Material for this exercise:
____

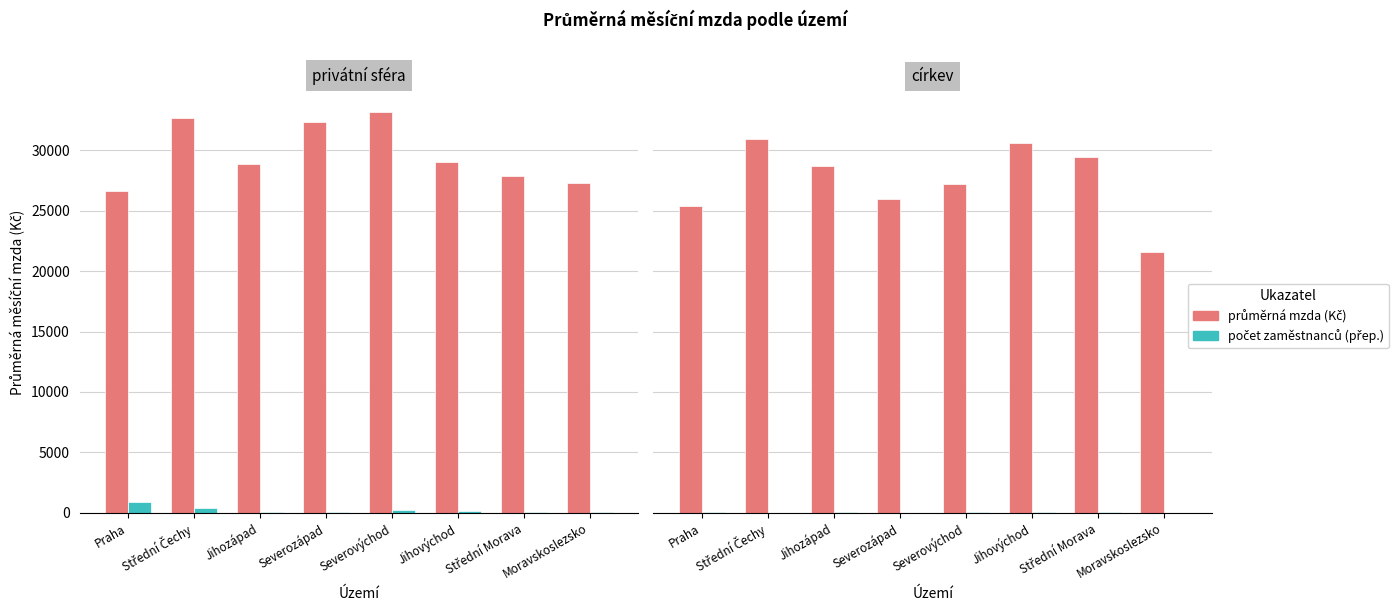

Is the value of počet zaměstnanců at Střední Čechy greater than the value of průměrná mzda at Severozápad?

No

____

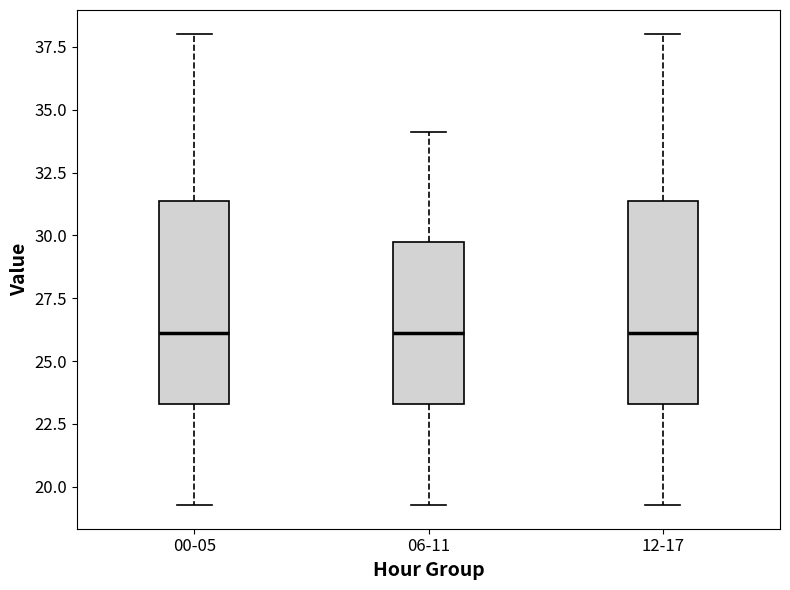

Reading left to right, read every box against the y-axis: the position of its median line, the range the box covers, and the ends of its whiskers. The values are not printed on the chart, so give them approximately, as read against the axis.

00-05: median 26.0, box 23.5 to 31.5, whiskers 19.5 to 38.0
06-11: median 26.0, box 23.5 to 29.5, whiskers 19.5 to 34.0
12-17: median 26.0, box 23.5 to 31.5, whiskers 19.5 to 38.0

____

Requirement:
Please copy the rows verbatim, covering the stretch from the line containing "Reading left to" through the line containing "12-17: median 26.0, box".

Task result:
Reading left to right, read every box against the y-axis: the position of its median line, the range the box covers, and the ends of its whiskers. The values are not printed on the chart, so give them approximately, as read against the axis.

00-05: median 26.0, box 23.5 to 31.5, whiskers 19.5 to 38.0
06-11: median 26.0, box 23.5 to 29.5, whiskers 19.5 to 34.0
12-17: median 26.0, box 23.5 to 31.5, whiskers 19.5 to 38.0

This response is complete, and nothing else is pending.